**Problems to work on:**
A – Do the following statements agree with the passage on HBCU conference finances below? For each of (i), (ii) and (iii), answer yes or no and quote the words of the passage that decide it.
(i) The OVC ran a deficit of −$4.3M in FY2024–25.
(ii) The OVC pools its TV deal and distributes it to member schools.
(iii) Gregory Walter leads the OVC as its permanent commissioner.
B – Can you carry on the passage on HBCU conference finances, starting right after its final sentence?

**Exercise passage:**
- Opening Delimiter -

OVC Deficit Context: The OVC's −$4.3M deficit in FY2024–25 is driven largely by distributing grant funds that exceed television and membership revenue in this period, combined with a leadership transition. The conference is operating under acting leadership with Gregory Walter as Acting Commissioner.
Key Findings
Data Driven HBCU analysis · IRS Form 990, FY2024–25
Finding 1
SWAC distributes 7x more per school than the OVC — the gap between conferences is structural, not incidental
The average SWAC distribution (~$1.12M per school) is more than seven times the average OVC institutional grant (~$153K per school). This reflects fundamentally different conference economic models: the SWAC pools its large TV deal and distributes it, while the OVC retains its TV fees for operations. For HBCU members, conference choice has a direct and measurable impact on the revenue available to fund athletic programs.

- Closing Delimiter -

**Dataset:**
- Opening Delimiter -

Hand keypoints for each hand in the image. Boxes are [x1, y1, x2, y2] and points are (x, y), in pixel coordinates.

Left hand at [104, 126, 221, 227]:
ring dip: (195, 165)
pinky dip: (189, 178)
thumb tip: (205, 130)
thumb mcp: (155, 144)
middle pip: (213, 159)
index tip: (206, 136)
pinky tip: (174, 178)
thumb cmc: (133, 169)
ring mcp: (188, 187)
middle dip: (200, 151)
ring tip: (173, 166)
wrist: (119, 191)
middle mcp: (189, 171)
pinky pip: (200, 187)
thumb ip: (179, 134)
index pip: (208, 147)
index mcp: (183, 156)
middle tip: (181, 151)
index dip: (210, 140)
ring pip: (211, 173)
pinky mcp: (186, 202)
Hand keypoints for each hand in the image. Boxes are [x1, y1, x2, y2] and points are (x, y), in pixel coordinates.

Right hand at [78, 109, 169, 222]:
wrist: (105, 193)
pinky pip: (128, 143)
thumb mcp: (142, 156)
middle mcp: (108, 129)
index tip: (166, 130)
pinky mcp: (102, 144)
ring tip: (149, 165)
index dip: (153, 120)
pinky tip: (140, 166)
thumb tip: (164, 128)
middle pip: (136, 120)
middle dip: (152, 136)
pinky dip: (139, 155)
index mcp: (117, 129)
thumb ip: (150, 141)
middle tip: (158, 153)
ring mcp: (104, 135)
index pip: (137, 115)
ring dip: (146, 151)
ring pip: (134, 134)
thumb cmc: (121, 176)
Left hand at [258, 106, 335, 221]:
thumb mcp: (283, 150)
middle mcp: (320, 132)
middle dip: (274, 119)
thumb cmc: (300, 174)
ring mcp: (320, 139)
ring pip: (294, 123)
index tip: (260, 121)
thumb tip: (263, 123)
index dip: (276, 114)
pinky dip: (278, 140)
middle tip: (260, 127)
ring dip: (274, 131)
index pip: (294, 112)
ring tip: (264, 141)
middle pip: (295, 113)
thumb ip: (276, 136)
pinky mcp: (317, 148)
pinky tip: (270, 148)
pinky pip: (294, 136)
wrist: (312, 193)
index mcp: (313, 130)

- Closing Delimiter -

**Answers provided:**
A –
(i) Yes: "The OVC's −$4.3M deficit in FY2024–25"
(ii) No: "the OVC retains its TV fees for operations"
(iii) No: "with Gregory Walter as Acting Commissioner"

B –
Finding 2
Conference media deal size and what schools receive are two different numbers
The CAA generated $2.47M in multimedia contract revenue in FY2024–25 and distributed none of it to member schools. The OVC generated $873K in TV contract fees and retained them for operations. By contrast, CAA Football distributed 84% of its FloSports fees to football members. Having a media deal does not guarantee that schools benefit from it — distribution policy determines whether that revenue reaches the campus level.
Finding 3
The MEAC's tournament-earner policy creates measurable, time-limited advantages for winning schools
MEAC schools that earned NCAA Tournament bids retain the majority of their share over the rolling six-year distribution period. This policy is directly visible in MFRS data: Norfolk State reported $1,789,129 in NCAA/Conference revenue in FY2025, while NC Central — without recent tournament appearances — reported $356,973. The difference reflects accumulated tournament shares, not a structural conference funding disparity. These advantages phase out over six years if tournament appearances don't continue.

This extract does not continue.